### Written task
Copy out every line of text in each of the items below, keeping the original wording, characters and line breaks unchanged.

Data listing START

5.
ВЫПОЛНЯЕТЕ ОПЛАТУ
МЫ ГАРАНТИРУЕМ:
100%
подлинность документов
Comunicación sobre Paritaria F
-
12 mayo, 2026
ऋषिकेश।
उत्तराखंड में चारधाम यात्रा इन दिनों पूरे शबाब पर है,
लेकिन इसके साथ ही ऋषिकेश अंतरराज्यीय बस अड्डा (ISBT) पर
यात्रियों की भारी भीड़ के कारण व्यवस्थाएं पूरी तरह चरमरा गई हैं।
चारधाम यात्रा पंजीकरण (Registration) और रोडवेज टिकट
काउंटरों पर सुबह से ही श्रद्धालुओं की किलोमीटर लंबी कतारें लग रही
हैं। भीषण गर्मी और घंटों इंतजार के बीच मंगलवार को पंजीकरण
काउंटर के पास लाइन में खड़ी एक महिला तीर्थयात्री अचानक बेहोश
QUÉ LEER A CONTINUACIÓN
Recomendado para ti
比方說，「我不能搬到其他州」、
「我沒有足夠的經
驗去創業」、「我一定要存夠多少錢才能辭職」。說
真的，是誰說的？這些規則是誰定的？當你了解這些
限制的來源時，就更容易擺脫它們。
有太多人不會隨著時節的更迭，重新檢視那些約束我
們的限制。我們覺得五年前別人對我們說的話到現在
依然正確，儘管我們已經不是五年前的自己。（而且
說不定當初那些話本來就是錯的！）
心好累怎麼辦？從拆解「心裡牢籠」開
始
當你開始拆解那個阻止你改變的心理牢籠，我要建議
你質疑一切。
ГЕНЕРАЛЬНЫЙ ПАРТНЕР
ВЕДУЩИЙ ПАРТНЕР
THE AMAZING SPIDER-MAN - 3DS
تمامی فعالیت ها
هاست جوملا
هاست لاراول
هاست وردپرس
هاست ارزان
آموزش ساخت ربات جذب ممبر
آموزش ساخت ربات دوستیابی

Data listing END

### Reply to the exercise
5.
ВЫПОЛНЯЕТЕ ОПЛАТУ
МЫ ГАРАНТИРУЕМ:
100%
подлинность документов
Comunicación sobre Paritaria F
-
12 mayo, 2026
ऋषिकेश।
उत्तराखंड में चारधाम यात्रा इन दिनों पूरे शबाब पर है,
लेकिन इसके साथ ही ऋषिकेश अंतरराज्यीय बस अड्डा (ISBT) पर
यात्रियों की भारी भीड़ के कारण व्यवस्थाएं पूरी तरह चरमरा गई हैं।
चारधाम यात्रा पंजीकरण (Registration) और रोडवेज टिकट
काउंटरों पर सुबह से ही श्रद्धालुओं की किलोमीटर लंबी कतारें लग रही
हैं। भीषण गर्मी और घंटों इंतजार के बीच मंगलवार को पंजीकरण
काउंटर के पास लाइन में खड़ी एक महिला तीर्थयात्री अचानक बेहोश
QUÉ LEER A CONTINUACIÓN
Recomendado para ti
比方說，「我不能搬到其他州」、
「我沒有足夠的經
驗去創業」、「我一定要存夠多少錢才能辭職」。說
真的，是誰說的？這些規則是誰定的？當你了解這些
限制的來源時，就更容易擺脫它們。
有太多人不會隨著時節的更迭，重新檢視那些約束我
們的限制。我們覺得五年前別人對我們說的話到現在
依然正確，儘管我們已經不是五年前的自己。（而且
說不定當初那些話本來就是錯的！）
心好累怎麼辦？從拆解「心裡牢籠」開
始
當你開始拆解那個阻止你改變的心理牢籠，我要建議
你質疑一切。
ГЕНЕРАЛЬНЫЙ ПАРТНЕР
ВЕДУЩИЙ ПАРТНЕР
THE AMAZING SPIDER-MAN - 3DS
تمامی فعالیت ها
هاست جوملا
هاست لاراول
هاست وردپرس
هاست ارزان
آموزش ساخت ربات جذب ممبر
آموزش ساخت ربات دوستیابی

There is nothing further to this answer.